The Googleplex, once a campus humming with tech talent (pictured), is practically a ghost town and will remain so, with remote-work policy now extended to July 2021.

Google’s extension of its work-from-home policy this week sent a chill down the spine of optimists hoping to wake up soon from the coronavirus nightmare.

On Monday, the company e-mailed employees to inform them of the policy change that extends the remote-work option until July 2021.

“To give employees the ability to plan ahead, we are extending our global voluntary work from home option through June 30, 2021 for roles that don’t need to be in the office,” wrote Sundar Pichai, chief executive officer of Google parent company Alphabet.

The move rippled across the tech and mainstream press, largely because it’s the longest extension of a work-from-home policy from a tech company of Google’s size and influence. But the search giant is not the first to accept that the pandemic is not going anywhere anytime soon. The announcement wasn’t even the boldest such move by a tech company, either. Previously Facebook, Twitter, Square and Slack have all put their offices on ice and employees on remote-work status indefinitely. Google is just the latest to join the fray.

Still, the revelation sent shockwaves across the web, and the momentum suggests that this new work-from-home culture is no mere blip, but a longer-term trend.

The aggregate workforce of the companies mentioned exceeds that of some towns and cities, with more than 175,000 full-time employees total. That’s more than the entire populations of Berkeley, Calif.; New Haven, Conn.; Savannah, Ga., and other midsize cities. Add part-timers, freelancers and contract workers to the mix, and the number swells.

Google accounts for a vast majority of that group, with its 119,000 full-time workers, 100,000 of whom are located in North America.

The e-commerce segment of the tech industry isn’t immune, either. In May, Shopify ceo Tobi Lütke tweeted that his company’s offices will remain closed until 2021, to allow for reworking those physical spaces. But the change will hit most of its 5,000 employees permanently.


Apple hasn’t solidified any such plans, but U.S. staffers aren’t expected to physically return to the campuses before the end of the year. Offices in Europe and Asia plan to reopen in the coming months, or at least they did before the latest coronavirus resurgence.

In the meantime, the iPhone maker is reworking its retail operations. Store employees will be expected to serve customers remotely, following the closures of more than 90 of its U.S. stores.

Deirdre O’Brien, senior vice president of retail and people at Apple, addressed Apple Store employees via video.

“If your store is closed, please sign up for Retail at Home, please talk to your manager, because we really need to make sure that we shift our teams to greet our customers remotely in this time,” O’Brien was reportedly recorded saying in the video. “We may need to be working remotely for some period of time.”

Apple employs some 137,000 people across retail, corporate, engineering and other departments. The company’s hugely popular consumer electronics business may make remote collaboration difficult. So it might make sense if it’s not exactly enthusiastic about long-term work-from-home policies.

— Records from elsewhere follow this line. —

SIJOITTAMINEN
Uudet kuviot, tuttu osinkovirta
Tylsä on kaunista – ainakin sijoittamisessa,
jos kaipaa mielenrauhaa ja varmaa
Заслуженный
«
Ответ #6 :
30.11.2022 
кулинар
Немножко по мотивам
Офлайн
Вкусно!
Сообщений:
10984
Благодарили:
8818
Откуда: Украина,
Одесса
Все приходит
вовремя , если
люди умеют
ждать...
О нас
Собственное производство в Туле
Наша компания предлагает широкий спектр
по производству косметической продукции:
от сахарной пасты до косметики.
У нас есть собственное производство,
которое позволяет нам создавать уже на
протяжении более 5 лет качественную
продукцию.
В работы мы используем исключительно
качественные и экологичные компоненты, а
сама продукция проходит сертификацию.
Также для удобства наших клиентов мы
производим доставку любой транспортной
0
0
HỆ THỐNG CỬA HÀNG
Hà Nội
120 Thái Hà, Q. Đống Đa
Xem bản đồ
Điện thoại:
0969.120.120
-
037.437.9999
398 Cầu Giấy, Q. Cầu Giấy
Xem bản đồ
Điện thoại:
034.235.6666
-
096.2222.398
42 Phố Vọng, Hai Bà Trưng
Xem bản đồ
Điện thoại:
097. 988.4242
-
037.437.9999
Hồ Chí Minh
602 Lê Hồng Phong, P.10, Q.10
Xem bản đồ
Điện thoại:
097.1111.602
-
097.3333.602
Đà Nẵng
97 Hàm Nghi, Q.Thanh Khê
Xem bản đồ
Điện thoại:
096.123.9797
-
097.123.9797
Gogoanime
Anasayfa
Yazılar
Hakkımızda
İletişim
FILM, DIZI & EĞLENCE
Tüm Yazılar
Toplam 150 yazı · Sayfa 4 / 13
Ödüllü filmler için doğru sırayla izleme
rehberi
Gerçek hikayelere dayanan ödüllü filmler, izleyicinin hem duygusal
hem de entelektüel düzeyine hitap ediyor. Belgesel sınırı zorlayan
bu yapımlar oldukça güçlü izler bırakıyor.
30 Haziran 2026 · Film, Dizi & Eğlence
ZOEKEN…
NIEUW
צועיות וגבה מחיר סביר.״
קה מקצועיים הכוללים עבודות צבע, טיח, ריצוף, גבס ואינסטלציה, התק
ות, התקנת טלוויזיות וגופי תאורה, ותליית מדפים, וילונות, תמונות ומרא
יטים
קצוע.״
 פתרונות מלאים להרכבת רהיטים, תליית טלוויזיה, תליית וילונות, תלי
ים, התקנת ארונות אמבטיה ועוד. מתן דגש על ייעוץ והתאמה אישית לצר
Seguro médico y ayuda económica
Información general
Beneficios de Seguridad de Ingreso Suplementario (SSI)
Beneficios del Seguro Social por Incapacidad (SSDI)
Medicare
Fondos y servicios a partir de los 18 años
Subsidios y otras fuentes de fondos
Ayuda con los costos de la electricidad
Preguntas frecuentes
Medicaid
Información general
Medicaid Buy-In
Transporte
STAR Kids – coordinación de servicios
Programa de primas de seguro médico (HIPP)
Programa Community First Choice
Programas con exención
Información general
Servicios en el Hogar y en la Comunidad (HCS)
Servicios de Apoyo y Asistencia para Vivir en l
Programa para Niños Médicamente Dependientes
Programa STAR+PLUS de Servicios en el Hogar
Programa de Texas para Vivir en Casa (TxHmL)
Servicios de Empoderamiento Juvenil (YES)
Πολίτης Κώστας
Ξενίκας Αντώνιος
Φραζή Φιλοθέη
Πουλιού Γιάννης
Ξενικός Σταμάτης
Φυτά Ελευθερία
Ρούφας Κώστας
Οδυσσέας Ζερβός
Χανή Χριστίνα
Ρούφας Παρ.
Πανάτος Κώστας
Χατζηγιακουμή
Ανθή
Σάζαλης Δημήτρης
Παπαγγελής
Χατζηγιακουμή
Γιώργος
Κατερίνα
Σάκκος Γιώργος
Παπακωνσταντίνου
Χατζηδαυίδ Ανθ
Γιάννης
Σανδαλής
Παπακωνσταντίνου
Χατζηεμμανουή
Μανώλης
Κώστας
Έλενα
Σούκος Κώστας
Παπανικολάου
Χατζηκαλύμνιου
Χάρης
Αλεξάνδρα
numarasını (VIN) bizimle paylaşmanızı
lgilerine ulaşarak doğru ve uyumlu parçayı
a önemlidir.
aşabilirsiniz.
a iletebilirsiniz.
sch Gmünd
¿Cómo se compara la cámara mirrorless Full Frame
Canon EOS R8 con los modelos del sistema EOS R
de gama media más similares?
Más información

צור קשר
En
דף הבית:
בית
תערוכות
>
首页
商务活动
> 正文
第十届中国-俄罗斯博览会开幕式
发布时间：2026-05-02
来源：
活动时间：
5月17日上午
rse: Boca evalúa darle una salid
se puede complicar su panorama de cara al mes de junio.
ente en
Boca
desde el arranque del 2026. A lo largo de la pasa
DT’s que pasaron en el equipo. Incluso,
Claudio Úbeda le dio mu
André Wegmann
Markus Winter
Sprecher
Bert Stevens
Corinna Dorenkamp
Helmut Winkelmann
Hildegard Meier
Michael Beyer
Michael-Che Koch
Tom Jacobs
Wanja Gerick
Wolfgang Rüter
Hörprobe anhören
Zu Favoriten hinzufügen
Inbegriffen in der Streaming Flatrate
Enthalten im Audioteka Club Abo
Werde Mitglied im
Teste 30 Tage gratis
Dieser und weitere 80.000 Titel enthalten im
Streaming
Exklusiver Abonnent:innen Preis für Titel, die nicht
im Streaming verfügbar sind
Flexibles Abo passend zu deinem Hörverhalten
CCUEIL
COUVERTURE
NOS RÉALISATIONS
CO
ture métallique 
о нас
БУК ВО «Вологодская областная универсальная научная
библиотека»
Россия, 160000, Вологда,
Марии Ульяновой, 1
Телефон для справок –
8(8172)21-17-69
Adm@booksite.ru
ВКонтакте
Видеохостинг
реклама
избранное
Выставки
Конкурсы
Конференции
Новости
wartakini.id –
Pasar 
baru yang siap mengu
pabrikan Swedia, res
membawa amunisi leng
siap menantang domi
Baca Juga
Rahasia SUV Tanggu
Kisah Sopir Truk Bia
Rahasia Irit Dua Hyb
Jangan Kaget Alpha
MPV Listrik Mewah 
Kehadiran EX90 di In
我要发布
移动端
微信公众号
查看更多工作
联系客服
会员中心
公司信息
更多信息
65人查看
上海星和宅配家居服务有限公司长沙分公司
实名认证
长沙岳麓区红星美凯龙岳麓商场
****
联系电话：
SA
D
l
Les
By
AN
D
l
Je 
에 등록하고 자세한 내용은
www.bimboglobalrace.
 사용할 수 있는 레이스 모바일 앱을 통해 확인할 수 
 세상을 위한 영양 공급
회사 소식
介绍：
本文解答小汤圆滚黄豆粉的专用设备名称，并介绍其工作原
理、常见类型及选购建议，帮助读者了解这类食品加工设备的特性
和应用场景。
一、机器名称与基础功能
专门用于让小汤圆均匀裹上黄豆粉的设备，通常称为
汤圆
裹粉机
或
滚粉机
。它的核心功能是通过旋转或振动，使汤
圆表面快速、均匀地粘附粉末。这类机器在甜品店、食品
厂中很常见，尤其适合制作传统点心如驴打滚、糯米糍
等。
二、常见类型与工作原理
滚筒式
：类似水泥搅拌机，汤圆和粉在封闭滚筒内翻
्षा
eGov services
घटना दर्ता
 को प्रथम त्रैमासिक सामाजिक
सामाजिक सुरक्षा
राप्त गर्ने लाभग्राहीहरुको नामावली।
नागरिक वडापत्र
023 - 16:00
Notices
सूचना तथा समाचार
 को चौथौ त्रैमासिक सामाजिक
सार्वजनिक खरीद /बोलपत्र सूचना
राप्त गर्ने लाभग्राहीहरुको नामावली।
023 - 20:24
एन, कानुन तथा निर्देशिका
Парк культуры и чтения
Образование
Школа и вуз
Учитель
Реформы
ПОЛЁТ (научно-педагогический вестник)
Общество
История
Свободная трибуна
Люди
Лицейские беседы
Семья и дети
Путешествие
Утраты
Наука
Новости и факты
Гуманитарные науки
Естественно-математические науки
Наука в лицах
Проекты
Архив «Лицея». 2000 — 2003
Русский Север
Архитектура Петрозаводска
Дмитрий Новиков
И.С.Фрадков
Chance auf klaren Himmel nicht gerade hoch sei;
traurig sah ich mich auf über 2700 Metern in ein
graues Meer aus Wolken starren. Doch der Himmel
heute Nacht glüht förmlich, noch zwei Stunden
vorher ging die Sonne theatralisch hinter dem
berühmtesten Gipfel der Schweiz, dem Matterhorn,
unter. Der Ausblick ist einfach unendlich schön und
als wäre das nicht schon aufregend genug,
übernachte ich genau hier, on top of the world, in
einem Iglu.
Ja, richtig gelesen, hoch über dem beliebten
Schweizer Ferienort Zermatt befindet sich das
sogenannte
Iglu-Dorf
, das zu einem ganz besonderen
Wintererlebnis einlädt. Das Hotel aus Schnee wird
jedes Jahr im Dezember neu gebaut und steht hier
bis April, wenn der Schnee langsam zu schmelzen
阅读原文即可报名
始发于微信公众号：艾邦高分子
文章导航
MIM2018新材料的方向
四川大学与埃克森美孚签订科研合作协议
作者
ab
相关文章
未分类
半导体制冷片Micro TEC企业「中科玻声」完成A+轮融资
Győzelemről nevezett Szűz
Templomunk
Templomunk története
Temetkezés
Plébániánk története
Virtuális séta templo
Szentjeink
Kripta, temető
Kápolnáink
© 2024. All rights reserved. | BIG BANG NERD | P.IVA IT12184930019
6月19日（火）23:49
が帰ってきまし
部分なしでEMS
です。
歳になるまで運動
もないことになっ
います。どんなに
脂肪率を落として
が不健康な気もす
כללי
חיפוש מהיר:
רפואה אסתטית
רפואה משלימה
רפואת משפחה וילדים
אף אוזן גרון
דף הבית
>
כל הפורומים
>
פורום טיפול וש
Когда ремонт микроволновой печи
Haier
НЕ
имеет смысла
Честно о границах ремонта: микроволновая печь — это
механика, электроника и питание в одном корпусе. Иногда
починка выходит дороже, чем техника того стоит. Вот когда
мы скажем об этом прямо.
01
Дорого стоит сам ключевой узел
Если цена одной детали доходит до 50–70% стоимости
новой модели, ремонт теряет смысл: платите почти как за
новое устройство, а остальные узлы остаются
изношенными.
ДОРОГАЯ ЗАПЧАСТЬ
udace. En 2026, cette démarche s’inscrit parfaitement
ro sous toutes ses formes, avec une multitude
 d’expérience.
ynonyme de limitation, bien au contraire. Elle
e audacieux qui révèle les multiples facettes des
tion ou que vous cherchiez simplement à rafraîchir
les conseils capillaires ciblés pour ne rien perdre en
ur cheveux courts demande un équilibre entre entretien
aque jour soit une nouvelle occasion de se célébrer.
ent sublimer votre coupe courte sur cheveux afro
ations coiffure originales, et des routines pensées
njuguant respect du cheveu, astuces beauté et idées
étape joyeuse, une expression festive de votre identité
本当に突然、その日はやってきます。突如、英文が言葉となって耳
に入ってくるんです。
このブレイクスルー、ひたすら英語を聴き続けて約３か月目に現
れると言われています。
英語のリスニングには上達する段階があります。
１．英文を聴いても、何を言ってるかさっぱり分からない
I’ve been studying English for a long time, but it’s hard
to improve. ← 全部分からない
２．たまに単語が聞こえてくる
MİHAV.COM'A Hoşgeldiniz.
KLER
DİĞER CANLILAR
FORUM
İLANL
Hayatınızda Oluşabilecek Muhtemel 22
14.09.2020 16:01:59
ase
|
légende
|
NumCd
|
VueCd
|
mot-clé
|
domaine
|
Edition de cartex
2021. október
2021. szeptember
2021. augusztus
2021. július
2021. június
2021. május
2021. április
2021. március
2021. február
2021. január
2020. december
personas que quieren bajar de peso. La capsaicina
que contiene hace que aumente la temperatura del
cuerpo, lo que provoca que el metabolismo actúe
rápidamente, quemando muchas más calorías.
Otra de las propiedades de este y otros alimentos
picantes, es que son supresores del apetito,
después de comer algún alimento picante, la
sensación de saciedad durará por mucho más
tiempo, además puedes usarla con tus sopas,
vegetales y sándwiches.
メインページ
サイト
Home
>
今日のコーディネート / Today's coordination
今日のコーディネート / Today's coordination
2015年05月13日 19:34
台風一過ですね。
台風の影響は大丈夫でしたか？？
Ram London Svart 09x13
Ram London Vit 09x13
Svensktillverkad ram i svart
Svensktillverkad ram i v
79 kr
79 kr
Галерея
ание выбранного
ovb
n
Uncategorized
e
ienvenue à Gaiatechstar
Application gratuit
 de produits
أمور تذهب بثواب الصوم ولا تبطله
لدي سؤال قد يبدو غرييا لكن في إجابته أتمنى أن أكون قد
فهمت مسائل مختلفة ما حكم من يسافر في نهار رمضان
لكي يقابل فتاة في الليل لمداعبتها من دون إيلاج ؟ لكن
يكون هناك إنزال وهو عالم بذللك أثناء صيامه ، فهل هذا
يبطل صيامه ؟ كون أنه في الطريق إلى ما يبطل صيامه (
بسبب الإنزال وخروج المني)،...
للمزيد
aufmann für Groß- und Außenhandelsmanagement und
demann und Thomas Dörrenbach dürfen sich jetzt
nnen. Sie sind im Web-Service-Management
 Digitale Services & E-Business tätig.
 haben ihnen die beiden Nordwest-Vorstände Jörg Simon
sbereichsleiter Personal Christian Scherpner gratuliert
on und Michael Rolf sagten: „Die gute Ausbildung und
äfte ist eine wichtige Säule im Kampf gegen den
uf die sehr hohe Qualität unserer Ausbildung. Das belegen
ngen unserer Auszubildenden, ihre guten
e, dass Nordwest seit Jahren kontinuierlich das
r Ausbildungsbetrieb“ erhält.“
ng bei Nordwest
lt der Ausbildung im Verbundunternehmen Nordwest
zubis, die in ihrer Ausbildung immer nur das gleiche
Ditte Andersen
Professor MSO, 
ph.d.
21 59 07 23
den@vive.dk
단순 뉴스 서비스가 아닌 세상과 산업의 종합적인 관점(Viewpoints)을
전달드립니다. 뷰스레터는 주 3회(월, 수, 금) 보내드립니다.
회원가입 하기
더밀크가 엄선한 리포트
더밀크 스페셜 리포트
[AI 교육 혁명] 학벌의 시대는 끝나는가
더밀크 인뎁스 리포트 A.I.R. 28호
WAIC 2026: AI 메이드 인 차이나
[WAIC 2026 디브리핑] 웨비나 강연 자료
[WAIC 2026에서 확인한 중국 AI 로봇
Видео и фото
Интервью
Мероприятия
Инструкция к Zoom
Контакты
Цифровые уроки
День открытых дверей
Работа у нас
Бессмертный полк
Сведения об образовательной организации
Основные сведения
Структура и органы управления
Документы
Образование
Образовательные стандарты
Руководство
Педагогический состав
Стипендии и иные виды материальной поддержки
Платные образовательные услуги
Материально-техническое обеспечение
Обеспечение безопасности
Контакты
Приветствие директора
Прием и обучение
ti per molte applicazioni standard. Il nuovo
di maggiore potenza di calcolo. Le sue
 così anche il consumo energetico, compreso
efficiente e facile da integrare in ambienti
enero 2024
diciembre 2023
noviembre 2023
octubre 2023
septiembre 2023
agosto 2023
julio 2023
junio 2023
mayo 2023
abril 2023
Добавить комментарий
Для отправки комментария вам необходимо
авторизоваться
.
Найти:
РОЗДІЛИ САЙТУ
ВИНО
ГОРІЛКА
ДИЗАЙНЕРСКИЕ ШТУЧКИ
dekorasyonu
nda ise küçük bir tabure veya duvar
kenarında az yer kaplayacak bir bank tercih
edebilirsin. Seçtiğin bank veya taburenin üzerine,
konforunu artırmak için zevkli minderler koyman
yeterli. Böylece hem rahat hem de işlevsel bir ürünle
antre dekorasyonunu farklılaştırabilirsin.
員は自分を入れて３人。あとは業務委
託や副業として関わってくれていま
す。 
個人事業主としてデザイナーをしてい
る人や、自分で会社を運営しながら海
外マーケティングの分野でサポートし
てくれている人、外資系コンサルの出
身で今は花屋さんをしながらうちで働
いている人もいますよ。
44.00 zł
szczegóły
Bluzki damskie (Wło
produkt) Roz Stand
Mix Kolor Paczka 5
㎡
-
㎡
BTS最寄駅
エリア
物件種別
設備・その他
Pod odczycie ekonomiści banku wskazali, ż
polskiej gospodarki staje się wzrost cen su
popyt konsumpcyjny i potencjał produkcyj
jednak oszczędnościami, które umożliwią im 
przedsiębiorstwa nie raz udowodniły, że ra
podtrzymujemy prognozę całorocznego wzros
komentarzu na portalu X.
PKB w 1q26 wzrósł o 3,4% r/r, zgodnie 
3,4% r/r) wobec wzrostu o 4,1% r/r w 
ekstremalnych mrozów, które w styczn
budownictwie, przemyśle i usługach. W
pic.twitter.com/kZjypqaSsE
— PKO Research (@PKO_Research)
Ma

Notably, some viewers wonder if this point of view snuck into its latest ad. Either way, it perfectly captures some of the challenges of a distributed workforce.

Tech companies are not alone in issuing work-from-home mandates, of course, but their influence is hard to deny. Hot, in-demand employers like Google, Apple, Facebook and others — with their long lists of employee perks and big salaries — can each draw millions of job applicants per year, and they’ve long shaped broader workplace cultures.

Now that they are untethered to their campuses, some permanently, it amounts to a reckoning with a new normal that has, and will likely continue to have, dramatic effects on retail. Especially fashion.

Already, it’s very clear that various categories are experiencing very, very different pandemic periods.

LVMH Moët Hennessy Louis Vuitton put a finer point on the suffering of the luxury market, having recently reported a plunge in net profit of 84 percent in the first half of the year. In another part of the fashion spectrum, denim sales fell off a cliff, as brands like Lucky go bankrupt while Levi’s revenue bottoms out. Meanwhile, couch-friendly categories like loungewear and ath-leisure remain strong.

It all leads to a few questions: In a stay-at-home world, what need is there for suits, heels and other workplace attire? Do special occasion outfits have a place in a COVID-19 world? As people fight to keep kids quiet during Zoom conference calls or other stresses, what room is there for extravagance or even whimsy?

The answers may amount to an existential crisis for some brands. But for others, it could be an opportunity for reinvention.

At the very least, it’s ironic that hoodie-clad tech companies and their policies have become a sign of turbulent times rocking the fashion business.